Many workplaces, particularly in heavier industries are prone to occupational injuries and even, possible occupational disease due to prolonged exposure to biological, ergonomic and physical hazards that may be present in the line of duty. A healthy workforce is the working engine of an organization and perhaps the most important resource to ensure the organization can meet its objectives.
A healthy workforce and work environment is created by design and involves planning from conception, implementation and management of this very important concept. Without planning and execution, risks may go unchecked and become pitfalls that are counterproductive to the organization’s plans and a potential danger to employees’ well-being.
So, who is responsible for ensuring a healthy workforce?
The responsibility is shared between employers and employees, with responsibilities falling on both sides to ensure every employee is healthy, both mentally and physically. It is a two-pronged approach to ensuring a healthy workforce.
The first prong is shared by both parties – employers and employees need to ensure
that they are physically and mentally healthy to cope with the demands of their work. Be it from the physical side (good health and physical well-being to cope with the physical demands of the job), or on the mental side, employees need to be psychologically and emotionally healthy to cope with the likes of stresses and pressures placed on them.
Employers can ensure the physical aspects by ensuring their employees are screened for physical abnormalities upon entering the workplace and indeed, maintain this surveillance process periodically to monitor any negative changes. Employees can ensure this by taking responsibility to remain healthy and follow a suitable lifestyle to ensure they are healthy enough to perform in their positions.
There are various solutions to manage this within the workplace with occupational health and wellness screenings that can be carried out within the workplace using an in-house nurse and/or clinic, or by using external professionals to carry out these screening tests on employees.
The second prong is ensuring a healthy and safe working environment for the workforce. This responsibility is once again shared by both parties – the employer to ensure risk identification and management within the environment so that employees are not unnecessarily exposed to hazards, and where they are, preventative measures are put into play to manage those risks. The employee shoulders some responsibility as well, safe practices and regular training should be undertaken to ensure they are complying with required safety rules
set out in the workplace and thus reducing the risk of endangering themselves and their co-workers.
Are there only occupational risks to be concerned about?
The concept of a healthy workplace and a healthy workforce has evolved from a pure occupational health and safety standpoint, to include various other aspects that encompass health within the workplace. These newer concepts include work organization, organizational culture, lifestyle management within the workplace
and community aspects at the workplace. Wellness can be a broader term to wrap these concepts into a neat package and wellness days and clinics are emerging as a form of good practice in many organisations.
Wellness days are often arranged by companies to offer their employees opportunities to be screened for many lifestyle-changing factors in a safe and comfortable environment. The aim is to assist employees to get healthy (both physically and mentally) and maintaining good health status.
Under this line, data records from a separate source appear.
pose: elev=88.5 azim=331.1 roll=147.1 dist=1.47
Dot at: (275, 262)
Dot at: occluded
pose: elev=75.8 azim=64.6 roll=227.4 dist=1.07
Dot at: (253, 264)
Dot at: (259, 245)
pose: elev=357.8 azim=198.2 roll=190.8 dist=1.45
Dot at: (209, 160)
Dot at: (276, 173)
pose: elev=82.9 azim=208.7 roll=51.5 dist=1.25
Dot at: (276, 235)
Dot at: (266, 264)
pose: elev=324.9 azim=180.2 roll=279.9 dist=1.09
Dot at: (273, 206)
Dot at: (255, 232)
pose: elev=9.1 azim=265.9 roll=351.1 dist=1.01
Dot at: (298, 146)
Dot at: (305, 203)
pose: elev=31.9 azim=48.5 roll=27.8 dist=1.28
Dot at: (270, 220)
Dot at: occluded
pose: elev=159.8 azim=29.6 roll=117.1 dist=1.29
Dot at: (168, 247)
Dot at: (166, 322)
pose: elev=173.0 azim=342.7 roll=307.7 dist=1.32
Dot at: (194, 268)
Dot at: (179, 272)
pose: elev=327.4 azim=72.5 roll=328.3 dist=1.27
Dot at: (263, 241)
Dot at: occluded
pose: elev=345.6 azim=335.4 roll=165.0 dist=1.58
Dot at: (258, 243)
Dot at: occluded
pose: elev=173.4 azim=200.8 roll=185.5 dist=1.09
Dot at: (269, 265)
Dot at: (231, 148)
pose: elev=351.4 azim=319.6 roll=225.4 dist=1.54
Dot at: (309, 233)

This will help reduce long-term
risks of illness caused by unchecked physical and mental risks. The common areas covered at wealth days include screening and counselling for common ailments such as hypertension, cholesterol, HIV/Aids counselling and testing (with employee consent and participation), psychometric evaluations and counselling, among others.
Having a healthy workforce has benefits for both the employee and the company. Employees can benefit from feeling healthy and productive, breeding happiness and self-motivation to carry out their daily tasks. Job satisfaction (as a result of reaching intended results), is a big boost for employees and will motivate them to continue performing at optimal levels.
The company will enjoy many benefits from developing and maintaining a healthy workforce and a healthy workplace culture. Reduced absenteeism, productive employees, greater work participation and social inclusion are among the most desired by employers. If a company has a healthy workforce, they have a happy workforce and a happy workforce all but guarantees, success in attaining organisational goals and mission and working toward its vision.
Investment into ensuring a healthy workforce is priceless as its benefits will outweigh any associated costs in the long run, therefore any company that invests in the well-being of its workforce is investing in the future and sustainable practice. This vision and understanding are growing in popularity and being included as part of strategic planning by more companies. As a growing global trend, companies are
being internationally recognised and commended for development into health within the workplace. With South Africa and third-world countries in general, diffusion of innovation theories apply and would generally fall into late-adopter categories for integration into workplaces and one often finds that international companies with bases in the country would introduce the concept first, with local companies following suit as the trend grows. Regardless of adoption strategies, it is increasingly important to factor employee health into strategic planning to enter and compete at global standards.